What if we wanted to eliminate some words from our counting?

## Working with GNU Parallel

GNU Parallel is an easy to use but very powerful tool with a lot of options.  You can use it to process a lot of data easily and it can also make a big mess in a hurry.  For more examples, see the [tutorial page](https://www.gnu.org/software/parallel/parallel_tutorial.html).

Let's start with something we've seen before:  splitting a text file up and counting its unique words.  But let's use a lot of files to do it.

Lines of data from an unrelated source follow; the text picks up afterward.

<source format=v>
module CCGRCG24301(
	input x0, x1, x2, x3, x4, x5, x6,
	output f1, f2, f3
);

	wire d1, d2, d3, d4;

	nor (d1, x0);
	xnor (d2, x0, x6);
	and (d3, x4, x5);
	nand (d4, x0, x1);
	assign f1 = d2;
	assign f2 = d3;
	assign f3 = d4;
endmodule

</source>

**Note**: `parallel` sometimes won't work through the notebook due to an interactive request it makes regarding citation.  If this happens to you, use the terminal directly instead of the notebook if you want to try it out.

In [None]:
!wget https://s3.amazonaws.com/2017-dmfa/week-3/texts.zip

In [None]:
!unzip -l texts.zip

In [None]:
!mkdir many-texts

In [None]:
%cd many-texts/

In [None]:
!unzip ../texts.zip

In [None]:
!wc *.txt

That's 668,517 lines and 5,607,822 words from over 100 texts.

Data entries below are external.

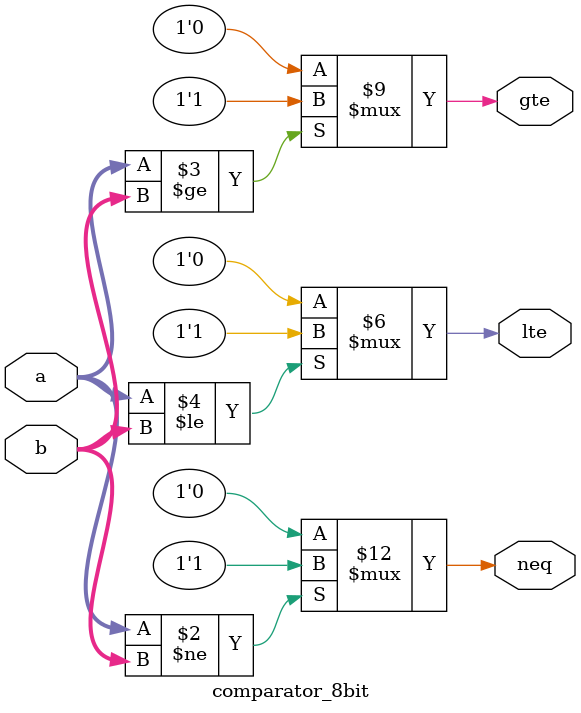
<source format=v>
`timescale 1ns / 1ps

module comparator_8bit (
    input wire [7:0] a,
    input wire [7:0] b,
    output reg neq,
    output reg gte,
    output reg lte
);

  always @(*) begin
    neq = 1'b0;
    gte = 1'b0;
    lte = 1'b0;

    if (a != b) neq = 1'b1;
    if (a >= b) gte = 1'b1;
    if (a <= b) lte = 1'b1;
  end

endmodule

</source>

We can split them up into word counts one at a time like we did in exercise-02:

In [None]:
!grep -oE '\w{{2,}}' *.txt \
    | tr '[:upper:]' '[:lower:]' \
    | sort \
    | uniq -c \
    | sort -rn \
    | head -10

Note that I've wrapped lines around by using the `\` character.  To me, this looks easier to read - you can see each step of the pipeline one at a time.  The `\` only means "this shell line continues on the next line".  The `|` still acts as the pipe.

### Hold on there

That's a lot more (100x) data, and we have to be thoughtful about how we approach it.  

Before going any further, let's look at two specific texts first, Romeo and Juliet and Little Women.

In [None]:
!wget https://s3.amazonaws.com/2017-dmfa/week-3/romeo.txt

In [None]:
!wget https://s3.amazonaws.com/2017-dmfa/week-3/women.txt

In [None]:
!grep -oE '\w{{2,}}' romeo.txt \
    | tr '[:upper:]' '[:lower:]' \
    | sort \
    | uniq -c \
    | sort -rn \
    | head -10

In [None]:
!grep -oE '\w{{2,}}' women.txt \
    | tr '[:upper:]' '[:lower:]' \
    | sort \
    | uniq -c \
    | sort -rn \
    | head -10

It looks like Little Women is much longer, which makes sense - it's a novel, not a play.  More text!

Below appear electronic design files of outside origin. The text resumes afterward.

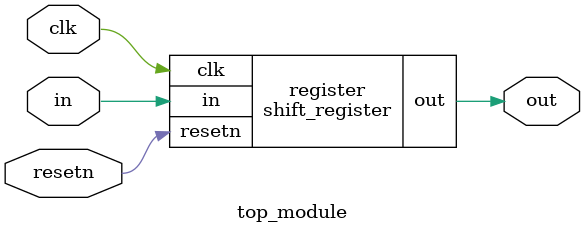
<source format=sv>
module shift_register (
	input clk,
	input resetn,
	input in,
	output out
);
	reg [3:0] flop;
	always @(posedge clk or negedge resetn) begin
		if (!resetn)
			flop <= 4'b0000;
		else
			flop <= {in, flop[3:1]};
	end
	assign out = flop[0];
endmodule
module top_module (
	input clk,
	input resetn,
	input in,
	output out
);
	shift_register register (
		.clk(clk),
		.resetn(resetn),
		.in(in),
		.out(out)
	);
endmodule

</source>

To compare the two directly:

In [None]:
!wc -l romeo.txt women.txt

We can run through both files at once by giving both file names to `grep`:

In [None]:
!grep -oE '\w{{2,}}' romeo.txt women.txt \
    | tr '[:upper:]' '[:lower:]' \
    | sort \
    | uniq -c \
    | sort -rn \
    | head -10

Do those numbers look right?  

Let's take a closer look at what's going on.

In [None]:
!grep -oE '\w{{2,}}' romeo.txt women.txt \
    | tr '[:upper:]' '[:lower:]' \
    | sort \
    | uniq -c \
    | grep "and" \
    | tail -10

Aha!  `grep` is not-so-helpfully including the second filename on the lines matched from the second file, but not on the first.  That's why the counts are off.

There's probably an option to tell `grep` not to do that.  But let's try something completely different.

First, let's break the step into the **data parallel** piece.  For which part of this pipeline is completely data parallel?

In [None]:
!rm all-words.txt

In [None]:
!ls women.txt romeo.txt \
    | parallel --will-cite -j+0 "grep -oE '\w{2,}' {} | tr '[:upper:]' '[:lower:]' >> all-words.txt"

In [None]:
!sort all-words.txt \
    | uniq -c \
    | sort -rn \
    | head -10

See what we did there?  We parallelized the data, then brought it back together for the rest of the pipeline.

Okay, now let's try it on that bigger dataset.

In [None]:
!wc *.txt

In [None]:
!rm all-words.txt

In [None]:
!ls *.txt \
    | parallel --will-cite --eta -j+0 "grep -oE '\w{2,}' {} | tr '[:upper:]' '[:lower:]' >> all-words.txt"

In [None]:
!sort all-words.txt \
    | uniq -c \
    | sort -rn \
    | head -10

Let's say that in words:

* Time this;
* Get a list of all the `*.txt` files in `many-texts/`;
* In parallel, extract their words, lower case them, and append them to `many-texts/all-words.txt`;
* Sort, find unique words, and get a reverse numeric rank of the top 10 most frequently occurring words.

More precisely on that parallel step:

* Among all those files listed;
* Whenever there is an available core for processing, give it one file to process through the pipeline;
* When each job is done, the core is available for processing again;
* Continue until there are no jobs waiting.

That's data parallelism.

### Questions for you

How much faster or slower would we go if we did each file one at a time?

What's the bottleneck here?